**Try it**
Pictures stay out; print the rest of the listing below exactly as it stands.

**Data to examine**
'''
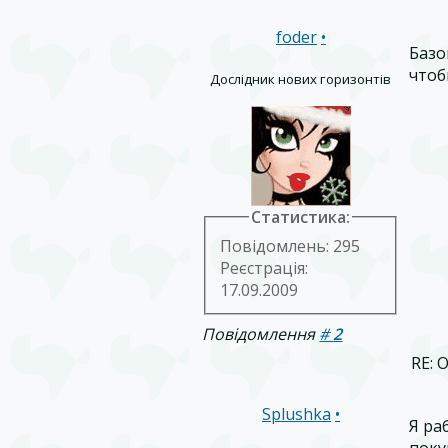
foder
•
Базо
чтоб
Дослідник нових горизонтів
Статистика:
Повідомлень: 295
Реєстрація:
17.09.2009
Повідомлення
#
2
RE: 
Splushka
•
Я ра
поку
'''
**Response to this task**
foder
•
Базо
чтоб
Дослідник нових горизонтів
Статистика:
Повідомлень: 295
Реєстрація:
17.09.2009
Повідомлення
#
2
RE: 
Splushka
•
Я ра
поку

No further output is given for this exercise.